===== TEXTE D'ÉTUDE
Objet : Lettre ouverte au Président de la République du Bénin, S.E. Boni YAYI

 

 

Excellence Monsieur le Président de la République et cher frère,

 

J’ai lu et relu, avec beaucoup d’intérêt, le relevé du Conseil des ministres du mercredi 25 juillet 2012 présidé par votre auguste personne. Au nom des mannes de nos ancêtres communs dans le daïbi et au nom des valeurs de la fraternité que nous avons en partage, je vous adresse cette lettre ouverte pour vous mettre en garde contre les inepties de la décision précitée.

 

Qu’il ne soit pas dit au Bénin que, c’est sous votre présidence que la boite de pandore s’ouvrit pour fouler aux pieds la sacro-sainte règle de la séparation des pouvoirs qui caractérise toute démocratie digne de ce nom.

 

Excellence Monsieur le Président de la République et cher frère,

 

La séparation des pouvoirs est d’abord une théorie qu’on doit surtout à un philosophe français du XVIII ° siècle. Il s’agit précisément de Montesquieu, l’auteur de l’esprit des lois. Le célèbre philosophe distingue trois pouvoirs :

 

- Le pouvoir d’élaborer et de voter les lois : pouvoir législatif ;

 

- Le pouvoir d’exécuter ces lois par l’administration : le pouvoir exécutif ;

 

- Le pouvoir d’interpréter et d’appliquer ces lois : le pouvoir judiciaire.

 

De nos jours, presque tous les Etats ont adopté le principe de la séparation des pouvoirs. Il est ainsi devenu l’un des signes caractérisant l’Etat de droit, l’Etat démocratique. Ainsi, on le retrouve dans le protocole sur la démocratie et la bonne gouvernance signé en 2001 par les Etats membres de la CEDEAO (article 1er).

 

Selon l’article 33 du même protocole, « les Etats membres reconnaissent que l’Etat de droit implique non seulement une bonne législation conforme aux prescriptions des droits de la personne, mais également une bonne justice, une bonne administration publique et une bonne et saine gestion de l’appareil d’Etat… »
==========
===== DONNÉES FOURNIES
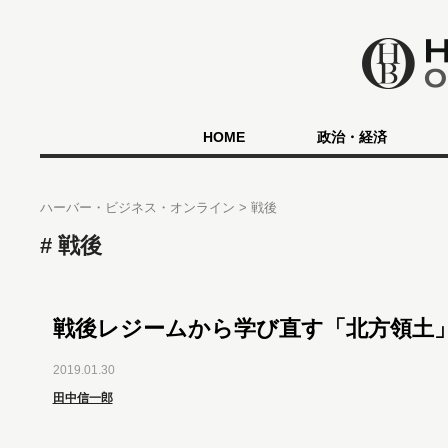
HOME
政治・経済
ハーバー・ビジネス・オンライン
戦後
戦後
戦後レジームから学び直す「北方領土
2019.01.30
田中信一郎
==========
===== DONNÉES FOURNIES
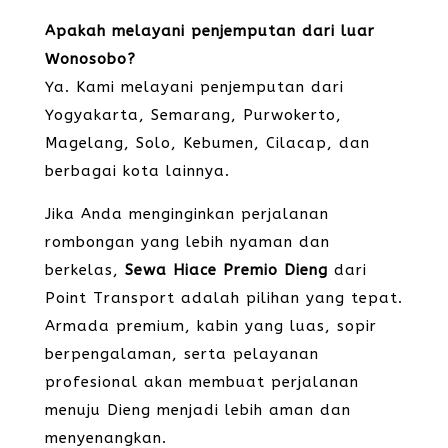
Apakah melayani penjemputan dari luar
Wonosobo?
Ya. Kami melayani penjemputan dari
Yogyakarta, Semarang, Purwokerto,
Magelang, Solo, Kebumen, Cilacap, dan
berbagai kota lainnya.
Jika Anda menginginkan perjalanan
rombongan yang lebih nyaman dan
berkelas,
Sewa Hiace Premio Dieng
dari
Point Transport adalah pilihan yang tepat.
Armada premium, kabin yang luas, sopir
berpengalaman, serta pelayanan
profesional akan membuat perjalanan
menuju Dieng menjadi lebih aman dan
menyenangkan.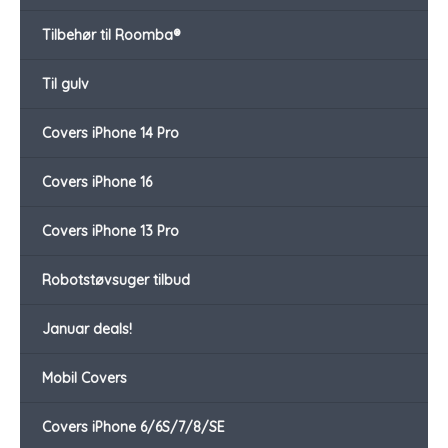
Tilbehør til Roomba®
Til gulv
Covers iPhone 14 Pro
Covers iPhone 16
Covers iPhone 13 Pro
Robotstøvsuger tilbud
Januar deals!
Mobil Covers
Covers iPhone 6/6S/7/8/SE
==========
===== DONNÉES FOURNIES
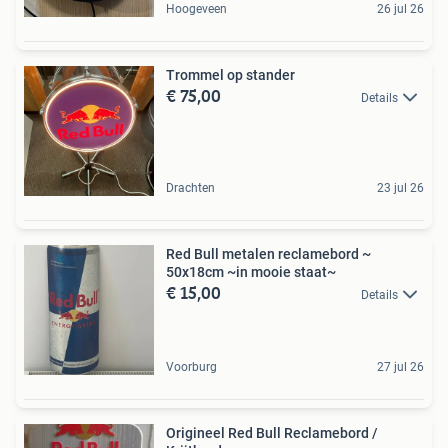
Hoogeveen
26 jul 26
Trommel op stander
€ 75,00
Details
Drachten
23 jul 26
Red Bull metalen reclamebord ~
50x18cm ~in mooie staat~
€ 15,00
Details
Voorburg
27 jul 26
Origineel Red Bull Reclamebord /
==========
| LISTE DES CONSIGNES |
1/ D'après la lettre ouverte, en quelle année les États membres de la CEDEAO ont-ils signé le protocole sur la démocratie et la bonne gouvernance ?
2/ Citez la lettre ouverte mot pour mot, de « Qu’il ne soit » jusqu'à « digne de ce nom. ».
3/ Énumérez les pouvoirs que Montesquieu distingue selon la lettre ouverte.

| RÉPONSES AUX CONSIGNES |
1/ Ils l'ont signé en 2001.

2/
Qu’il ne soit pas dit au Bénin que, c’est sous votre présidence que la boite de pandore s’ouvrit pour fouler aux pieds la sacro-sainte règle de la séparation des pouvoirs qui caractérise toute démocratie digne de ce nom.

3/ Montesquieu distingue le pouvoir législatif, le pouvoir exécutif et le pouvoir judiciaire.